An expert hired by the court and approved by Mayfield's attorney agreed with the FBI's initial analysis of the fingerprint match.

After Spanish authorities insisted there was no match, another check was done, and Mayfield was released after two weeks.

The FBI issued a rare apology, acknowledging that a substandard image was the basis of the fingerprint analysis.

The Justice Department's inspector general announced in September it was launching its own investigation into how faulty analysis led to Mayfield's arrest. (Full story)

Mayfield's lawsuit also describes trauma, terror and humiliation experienced by his wife and children following his arrest and the search and seizure of items from their family home, including the children's Spanish language homework.

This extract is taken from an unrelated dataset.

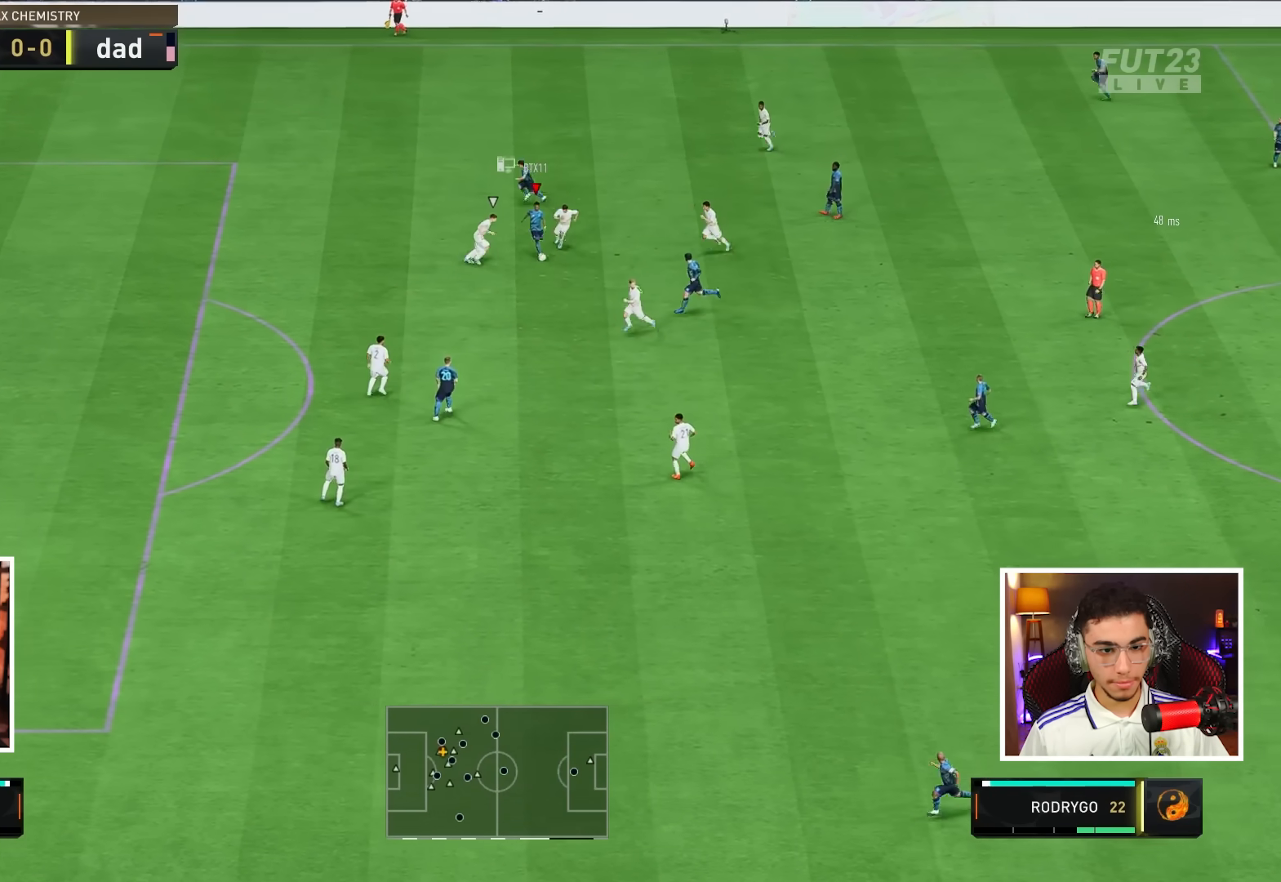
{"buttons": [], "left_stick": "left", "right_stick": "center", "events": []}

Mayfield alleges his right to privacy was violated by the government when news of his arrest and his identity were leaked to the news media.

The suit also demands the return of items and information seized during searches and surveillance of the family's property and Mayfield's office and the destruction of any copies that were made.

Justice Department officials have previously told the court that all originals of seized material have been returned.

They also say they need to keep copies to help answer questions about the case because of the numerous internal government investigations, as well as to help the Justice Department mount a defense against Mayfield's lawsuit.

The U.S. attorney's office in Portland had no comment.